Por O Dia

Rio - Que a vida seja feita de mar tranquilo, límpido, que as únicas dificuldades sejam as algas que chegam de tempos em tempos, mas não fazem mal algum. Que possamos ser como as iguanas, apoiando a barriga cansada na sombra enquanto tomamos sol na cara. Depois, que possamos nos esconder num buraco, sem sermos importunados. Que nademos suavemente como gigantes tartarugas marinhas. Ou não nos importemos de dar caronas, como os golfinhos. Que o sol chegue delicadamente em nossa pele, tocada pela constante brisa. Que as fontes se mesclem a suaves músicas de piano, a goles de margaritas, com sal e tequila. Limão e gelo para refrescar. Um mergulho por minutos, atravessando debaixo d'água, e assim emergimos da piscina, com a visão de diferentes personagens. Assim é a poesia de férias no Caribe, uma escolha acertada de cores e sabores, a qual todos deveriam ter direito e acesso.

Aqui ou aí, longe de casa ou perto, é muito importante observarmos o que a terra nos dá de melhor. Nossos bichos, nossas matas, nossos temperos e vontade de agradar. O México tem um quê de Brasil, capaz de encantar todos os personagens do mundo, desde as pessoas mais frias da Europa distante a gregos e troianos. É escolher a sua praia e se mandar. E estar receptivo às sensações.

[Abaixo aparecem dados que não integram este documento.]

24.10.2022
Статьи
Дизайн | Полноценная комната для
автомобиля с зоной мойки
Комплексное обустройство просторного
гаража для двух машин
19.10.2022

Ninguém é mais importante que ninguém. Os personagens passam por nós e só nos cabe observá-los. Apeguei-me mais às pessoas com necessidades especiais e ao amor de quem as cerca do que a lindos e louros casais de gringos e amigas gatas. O primeiro que vi foi um casal de idosos. Magra, alta e muito esperta, ela chegava à piscina do hotel ao entardecer com o marido na cadeira de rodas, levantava seus pés e os apoiava na espreguiçadeira, servia-lhe um drinque, massageava seus pés, sorriam olhando a vista do mar turquesa. Uma outra moça, um pouco mais nova que eu, conduzia sua própria cadeira, escolhia e pegava sua própria comida, entre tacos coloridos e chilli beans. À beira da piscina, era ajudada por amigos a entrar e lá ficava de molho, bebendo com eles e sorrindo como se não houvesse amanhã. Um outro casal, de italianos, com seu filho autista de uns 16 anos e um menino de 8 anos, sempre nos mesmos lugares que nós no restaurante, de frente para a mata com coatis, e nas espreguiçadeiras da praia, à sombra de coqueiros. A família inteira cercava de amor o rapaz. Quanto amor transbordavam.

Por que criamos dificuldades? Não sei. Apenas sei que viver é bom, enquanto tivermos vida. Basta sentir.